The signs have been up touting tours for a good while. According to hefty internet promotion via various URLs, such as livestateside.com, the Stateside building is perk-abundant with luxuries such as smart-tech laundry, car shares, roof-top lounging and barbecuing, and fitness equipment. Pets are also allowed. Since they have no yard of their own, dog owners from the Stateside project might be inclined to visit the only close-by private yard as well as the off-limits BNSF property and the city’s off-limits Critical Area. Hundreds of additional trespassing dog-walkers would worsen the already overwhelming visits by people and dogs from blocks north of Stateside. I imagine there will also be disturbances from skateboards in the cul-de-sac, excessive vehicle traffic in Stateside’s open-air garage and alley entrance (which is the South Bay Trail), beer parties and yelling, smoking and litter all around, and music blaring out open windows and from the rooftop.

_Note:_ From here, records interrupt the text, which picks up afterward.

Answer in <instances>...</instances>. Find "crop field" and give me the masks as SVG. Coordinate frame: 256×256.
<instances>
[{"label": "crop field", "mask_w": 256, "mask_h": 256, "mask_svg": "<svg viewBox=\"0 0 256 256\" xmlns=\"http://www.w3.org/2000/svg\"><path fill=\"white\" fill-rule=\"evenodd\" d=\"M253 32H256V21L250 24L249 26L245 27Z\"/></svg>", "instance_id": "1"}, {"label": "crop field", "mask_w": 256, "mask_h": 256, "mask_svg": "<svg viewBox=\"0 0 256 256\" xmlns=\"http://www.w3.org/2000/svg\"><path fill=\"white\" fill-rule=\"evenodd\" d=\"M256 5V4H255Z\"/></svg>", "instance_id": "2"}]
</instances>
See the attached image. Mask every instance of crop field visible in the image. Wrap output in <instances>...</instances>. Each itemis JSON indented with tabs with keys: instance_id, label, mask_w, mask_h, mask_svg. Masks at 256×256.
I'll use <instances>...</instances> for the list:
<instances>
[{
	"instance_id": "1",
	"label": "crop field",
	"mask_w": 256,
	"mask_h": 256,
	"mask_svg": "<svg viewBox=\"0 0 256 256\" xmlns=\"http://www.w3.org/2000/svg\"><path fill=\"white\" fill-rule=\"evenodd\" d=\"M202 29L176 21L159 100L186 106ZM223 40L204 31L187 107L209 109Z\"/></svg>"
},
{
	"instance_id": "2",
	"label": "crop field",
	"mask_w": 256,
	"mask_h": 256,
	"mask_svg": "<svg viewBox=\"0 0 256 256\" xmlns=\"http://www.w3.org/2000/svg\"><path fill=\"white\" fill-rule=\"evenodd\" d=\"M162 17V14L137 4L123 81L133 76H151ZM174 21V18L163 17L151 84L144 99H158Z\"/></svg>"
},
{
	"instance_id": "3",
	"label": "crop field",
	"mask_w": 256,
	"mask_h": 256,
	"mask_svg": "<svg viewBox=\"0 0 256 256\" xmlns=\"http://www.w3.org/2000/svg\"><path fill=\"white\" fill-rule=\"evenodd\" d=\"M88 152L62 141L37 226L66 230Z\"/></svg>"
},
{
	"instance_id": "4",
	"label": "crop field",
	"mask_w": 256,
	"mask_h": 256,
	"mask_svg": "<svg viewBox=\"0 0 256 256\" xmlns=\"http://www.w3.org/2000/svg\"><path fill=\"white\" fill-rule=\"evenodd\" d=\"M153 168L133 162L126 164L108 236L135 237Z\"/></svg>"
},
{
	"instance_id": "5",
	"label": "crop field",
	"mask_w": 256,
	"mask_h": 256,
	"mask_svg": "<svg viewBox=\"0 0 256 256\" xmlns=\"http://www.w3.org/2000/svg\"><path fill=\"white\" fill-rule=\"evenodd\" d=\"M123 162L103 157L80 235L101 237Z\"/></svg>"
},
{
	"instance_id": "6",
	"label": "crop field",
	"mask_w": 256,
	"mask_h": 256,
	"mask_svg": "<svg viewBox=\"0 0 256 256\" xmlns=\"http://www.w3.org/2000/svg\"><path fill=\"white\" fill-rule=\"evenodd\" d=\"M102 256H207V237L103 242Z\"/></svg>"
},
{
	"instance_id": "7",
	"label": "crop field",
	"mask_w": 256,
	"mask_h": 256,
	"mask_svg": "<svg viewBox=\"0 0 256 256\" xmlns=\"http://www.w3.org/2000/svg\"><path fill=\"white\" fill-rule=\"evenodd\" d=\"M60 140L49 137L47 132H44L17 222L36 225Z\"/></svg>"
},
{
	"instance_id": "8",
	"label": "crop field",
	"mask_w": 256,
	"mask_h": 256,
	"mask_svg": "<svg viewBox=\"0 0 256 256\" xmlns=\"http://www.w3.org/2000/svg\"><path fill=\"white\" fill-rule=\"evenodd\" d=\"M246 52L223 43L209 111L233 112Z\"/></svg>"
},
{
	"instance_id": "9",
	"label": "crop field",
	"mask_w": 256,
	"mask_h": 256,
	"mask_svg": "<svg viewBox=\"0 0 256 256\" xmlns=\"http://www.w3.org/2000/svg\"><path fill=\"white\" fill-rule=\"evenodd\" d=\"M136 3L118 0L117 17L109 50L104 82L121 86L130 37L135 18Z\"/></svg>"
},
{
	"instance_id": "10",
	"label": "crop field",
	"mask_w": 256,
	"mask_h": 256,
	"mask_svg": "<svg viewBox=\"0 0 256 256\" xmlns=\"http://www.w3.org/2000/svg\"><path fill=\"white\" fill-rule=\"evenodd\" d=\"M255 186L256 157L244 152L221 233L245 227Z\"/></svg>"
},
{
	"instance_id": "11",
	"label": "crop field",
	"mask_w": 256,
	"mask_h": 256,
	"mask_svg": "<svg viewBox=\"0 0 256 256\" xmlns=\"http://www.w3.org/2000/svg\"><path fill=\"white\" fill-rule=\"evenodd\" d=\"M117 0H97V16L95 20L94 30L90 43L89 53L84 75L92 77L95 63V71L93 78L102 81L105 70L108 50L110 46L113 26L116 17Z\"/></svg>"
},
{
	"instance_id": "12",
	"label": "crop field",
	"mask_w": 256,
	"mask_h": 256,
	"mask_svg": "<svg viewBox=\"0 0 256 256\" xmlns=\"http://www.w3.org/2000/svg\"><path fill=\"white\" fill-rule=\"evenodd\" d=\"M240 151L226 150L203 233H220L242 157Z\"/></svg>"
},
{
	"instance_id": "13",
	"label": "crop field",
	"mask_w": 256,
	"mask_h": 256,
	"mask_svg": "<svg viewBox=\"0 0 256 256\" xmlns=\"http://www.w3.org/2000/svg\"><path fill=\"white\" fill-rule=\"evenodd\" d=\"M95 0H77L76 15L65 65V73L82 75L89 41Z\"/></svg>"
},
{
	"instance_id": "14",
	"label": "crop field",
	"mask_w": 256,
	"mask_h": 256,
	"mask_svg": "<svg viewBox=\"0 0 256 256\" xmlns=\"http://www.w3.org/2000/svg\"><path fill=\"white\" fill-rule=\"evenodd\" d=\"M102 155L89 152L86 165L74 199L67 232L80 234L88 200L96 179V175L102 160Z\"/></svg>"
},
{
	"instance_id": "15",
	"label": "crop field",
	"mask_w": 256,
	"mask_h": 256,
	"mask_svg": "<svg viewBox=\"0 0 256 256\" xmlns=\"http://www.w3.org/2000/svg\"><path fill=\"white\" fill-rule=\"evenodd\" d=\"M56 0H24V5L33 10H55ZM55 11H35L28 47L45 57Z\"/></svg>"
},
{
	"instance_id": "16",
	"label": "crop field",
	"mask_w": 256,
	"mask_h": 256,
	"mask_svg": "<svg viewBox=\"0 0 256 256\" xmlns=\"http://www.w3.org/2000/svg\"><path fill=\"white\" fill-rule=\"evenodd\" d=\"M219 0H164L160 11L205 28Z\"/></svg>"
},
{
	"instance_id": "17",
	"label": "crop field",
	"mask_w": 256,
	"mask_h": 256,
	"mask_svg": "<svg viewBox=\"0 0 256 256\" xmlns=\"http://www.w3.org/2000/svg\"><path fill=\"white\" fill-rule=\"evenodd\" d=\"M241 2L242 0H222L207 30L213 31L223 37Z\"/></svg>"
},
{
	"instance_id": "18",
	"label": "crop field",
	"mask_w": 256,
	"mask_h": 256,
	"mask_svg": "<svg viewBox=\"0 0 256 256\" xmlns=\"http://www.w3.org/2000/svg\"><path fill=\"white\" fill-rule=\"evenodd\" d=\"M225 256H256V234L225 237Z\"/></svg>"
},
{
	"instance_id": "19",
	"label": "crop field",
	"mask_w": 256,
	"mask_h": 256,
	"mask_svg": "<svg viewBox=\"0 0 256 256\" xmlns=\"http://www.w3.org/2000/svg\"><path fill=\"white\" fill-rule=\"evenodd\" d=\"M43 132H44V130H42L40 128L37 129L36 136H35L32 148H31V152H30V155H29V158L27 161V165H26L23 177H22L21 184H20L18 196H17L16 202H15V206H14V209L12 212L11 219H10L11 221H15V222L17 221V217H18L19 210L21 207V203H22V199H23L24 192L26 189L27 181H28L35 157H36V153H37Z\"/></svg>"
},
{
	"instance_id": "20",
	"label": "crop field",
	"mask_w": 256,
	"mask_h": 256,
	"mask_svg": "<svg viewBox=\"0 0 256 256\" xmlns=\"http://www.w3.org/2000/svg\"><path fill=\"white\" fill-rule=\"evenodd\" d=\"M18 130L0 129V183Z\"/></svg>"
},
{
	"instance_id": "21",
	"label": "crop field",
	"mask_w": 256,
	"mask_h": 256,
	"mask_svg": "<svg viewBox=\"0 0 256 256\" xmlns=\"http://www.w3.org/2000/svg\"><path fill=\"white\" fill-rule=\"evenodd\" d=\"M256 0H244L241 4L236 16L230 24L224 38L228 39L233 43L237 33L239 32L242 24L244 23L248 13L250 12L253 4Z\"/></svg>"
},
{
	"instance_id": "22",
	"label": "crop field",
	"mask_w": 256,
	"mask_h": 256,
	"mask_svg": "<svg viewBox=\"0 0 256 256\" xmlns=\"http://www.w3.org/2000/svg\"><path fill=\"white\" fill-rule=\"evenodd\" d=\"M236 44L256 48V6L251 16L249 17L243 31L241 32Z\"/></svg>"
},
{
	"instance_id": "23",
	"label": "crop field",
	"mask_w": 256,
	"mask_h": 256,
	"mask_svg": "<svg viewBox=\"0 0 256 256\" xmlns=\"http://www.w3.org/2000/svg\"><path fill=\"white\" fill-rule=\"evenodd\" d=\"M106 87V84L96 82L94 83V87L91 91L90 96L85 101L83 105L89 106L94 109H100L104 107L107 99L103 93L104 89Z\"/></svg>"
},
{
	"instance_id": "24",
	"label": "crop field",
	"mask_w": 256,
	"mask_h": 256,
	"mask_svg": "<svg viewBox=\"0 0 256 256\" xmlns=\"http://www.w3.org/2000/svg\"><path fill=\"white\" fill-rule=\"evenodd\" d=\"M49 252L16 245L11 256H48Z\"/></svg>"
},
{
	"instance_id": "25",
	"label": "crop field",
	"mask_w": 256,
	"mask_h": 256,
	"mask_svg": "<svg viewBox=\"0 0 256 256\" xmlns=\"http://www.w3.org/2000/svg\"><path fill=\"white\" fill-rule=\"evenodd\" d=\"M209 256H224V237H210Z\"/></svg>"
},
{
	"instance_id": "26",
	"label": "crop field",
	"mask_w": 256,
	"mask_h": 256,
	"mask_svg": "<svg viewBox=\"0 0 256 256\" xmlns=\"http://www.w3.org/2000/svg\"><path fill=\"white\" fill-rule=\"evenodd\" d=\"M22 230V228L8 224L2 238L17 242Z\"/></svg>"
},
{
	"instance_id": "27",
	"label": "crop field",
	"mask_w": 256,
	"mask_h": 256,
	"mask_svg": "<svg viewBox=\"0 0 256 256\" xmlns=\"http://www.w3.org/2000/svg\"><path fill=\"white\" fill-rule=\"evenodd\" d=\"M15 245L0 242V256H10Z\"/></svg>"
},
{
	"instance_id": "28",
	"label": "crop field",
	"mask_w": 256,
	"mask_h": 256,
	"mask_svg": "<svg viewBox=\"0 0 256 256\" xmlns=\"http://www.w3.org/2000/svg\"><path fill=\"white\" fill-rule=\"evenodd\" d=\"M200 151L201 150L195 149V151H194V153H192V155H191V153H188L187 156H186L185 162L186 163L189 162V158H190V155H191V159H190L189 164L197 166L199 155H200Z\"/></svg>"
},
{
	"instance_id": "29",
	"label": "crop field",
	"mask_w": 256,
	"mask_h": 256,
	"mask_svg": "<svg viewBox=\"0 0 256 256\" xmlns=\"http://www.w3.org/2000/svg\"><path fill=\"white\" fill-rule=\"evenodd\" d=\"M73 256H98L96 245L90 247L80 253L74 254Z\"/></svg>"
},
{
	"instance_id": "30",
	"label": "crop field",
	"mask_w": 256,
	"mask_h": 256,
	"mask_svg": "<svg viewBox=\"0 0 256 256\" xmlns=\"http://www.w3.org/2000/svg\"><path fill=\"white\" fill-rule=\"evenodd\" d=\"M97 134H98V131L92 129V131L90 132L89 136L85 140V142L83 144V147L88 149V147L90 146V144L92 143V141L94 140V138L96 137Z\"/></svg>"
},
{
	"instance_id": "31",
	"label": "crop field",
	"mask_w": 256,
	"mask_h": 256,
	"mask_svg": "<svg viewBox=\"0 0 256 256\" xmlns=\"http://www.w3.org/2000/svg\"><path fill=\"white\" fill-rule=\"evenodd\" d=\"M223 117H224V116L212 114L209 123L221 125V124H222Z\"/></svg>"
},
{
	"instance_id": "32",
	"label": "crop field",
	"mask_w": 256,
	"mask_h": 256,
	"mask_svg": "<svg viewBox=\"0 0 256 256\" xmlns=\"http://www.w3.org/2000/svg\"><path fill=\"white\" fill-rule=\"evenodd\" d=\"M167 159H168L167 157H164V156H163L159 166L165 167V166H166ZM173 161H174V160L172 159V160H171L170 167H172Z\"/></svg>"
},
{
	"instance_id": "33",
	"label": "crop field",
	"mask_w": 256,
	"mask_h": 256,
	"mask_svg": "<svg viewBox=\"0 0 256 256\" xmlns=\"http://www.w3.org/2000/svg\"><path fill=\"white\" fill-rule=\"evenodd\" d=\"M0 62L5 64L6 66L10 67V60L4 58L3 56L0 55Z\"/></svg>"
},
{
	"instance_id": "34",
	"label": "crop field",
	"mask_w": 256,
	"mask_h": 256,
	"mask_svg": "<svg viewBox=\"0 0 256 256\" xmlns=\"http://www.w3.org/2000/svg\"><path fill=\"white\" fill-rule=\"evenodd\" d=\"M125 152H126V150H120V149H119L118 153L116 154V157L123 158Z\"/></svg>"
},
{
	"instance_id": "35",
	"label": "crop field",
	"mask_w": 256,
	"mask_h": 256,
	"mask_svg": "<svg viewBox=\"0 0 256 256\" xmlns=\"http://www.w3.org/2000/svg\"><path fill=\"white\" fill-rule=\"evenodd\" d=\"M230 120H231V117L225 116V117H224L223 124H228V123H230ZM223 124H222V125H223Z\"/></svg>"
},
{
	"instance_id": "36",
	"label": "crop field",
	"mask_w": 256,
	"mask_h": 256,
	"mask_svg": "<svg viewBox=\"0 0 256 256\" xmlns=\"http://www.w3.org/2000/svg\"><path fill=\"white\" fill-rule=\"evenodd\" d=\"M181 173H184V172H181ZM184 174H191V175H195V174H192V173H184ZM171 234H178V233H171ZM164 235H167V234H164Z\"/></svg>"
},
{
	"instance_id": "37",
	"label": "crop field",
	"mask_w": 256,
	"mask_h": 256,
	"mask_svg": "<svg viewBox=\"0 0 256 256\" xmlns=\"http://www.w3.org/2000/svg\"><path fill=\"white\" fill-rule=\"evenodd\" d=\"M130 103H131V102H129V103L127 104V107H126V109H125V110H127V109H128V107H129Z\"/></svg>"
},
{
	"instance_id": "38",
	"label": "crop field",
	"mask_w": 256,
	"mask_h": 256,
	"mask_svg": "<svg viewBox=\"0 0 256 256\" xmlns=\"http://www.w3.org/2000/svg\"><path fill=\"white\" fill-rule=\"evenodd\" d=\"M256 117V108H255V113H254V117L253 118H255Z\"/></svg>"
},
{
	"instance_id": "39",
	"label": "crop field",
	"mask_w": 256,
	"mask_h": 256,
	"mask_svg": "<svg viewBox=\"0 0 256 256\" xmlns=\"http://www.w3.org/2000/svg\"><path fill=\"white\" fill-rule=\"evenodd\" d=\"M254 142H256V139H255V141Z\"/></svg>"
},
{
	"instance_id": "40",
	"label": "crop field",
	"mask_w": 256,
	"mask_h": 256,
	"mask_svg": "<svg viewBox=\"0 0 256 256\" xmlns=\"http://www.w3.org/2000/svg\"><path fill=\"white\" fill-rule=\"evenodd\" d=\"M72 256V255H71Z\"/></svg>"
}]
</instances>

Nearby, the wetland below the trestle can’t seem to catch a break.The thin strip of land below the trestle belongs to the city, while the private railway company owns most acreage below that. The wetland holds stormwater from Bellingham streets and filters it before it gets to Bellingham Bay. There are no built culverts. I call the natural areas between Wharf Street and East Laurel "Downyland" after the Downy woodpecker. Since the federal, Port of Bellingham, and City Hall projects along Whatcom Creek are extraordinary (see GPWest), many critters have been squeezed out of their shoreline habitat. Although disrespected by many organizations and individuals, Downyland is valuable for those birds and other wildlife displaced from what used to be the Whatcom Creek estuary. It is now a federal channel called Whatcom Waterway.
Whatever students do, there will be more than 500 of them. Whether they skateboard, cycle the South Bay Trail, use their wireless devices pinging 5G small cell antennas, dominate the trestle, run their car engines, or park legally or illegally, there will be crowds of them. From the developers and their associates’ perspective, there may be a profitable and redemptive side to their business here if As Occupancy Dwindles, College Dorms Go Beyond Students. It still won’t be good for nature and the future though.
As Naomi Klein says, "Our economy is at war with many forms of life on earth, including human life. What the climate needs to avoid collapse is a contraction of humanity's use of resources; what our economic model demands to avoid collapse is unfettered expansion. Only one of these sets of rules can be changed, and it's not the laws of nature."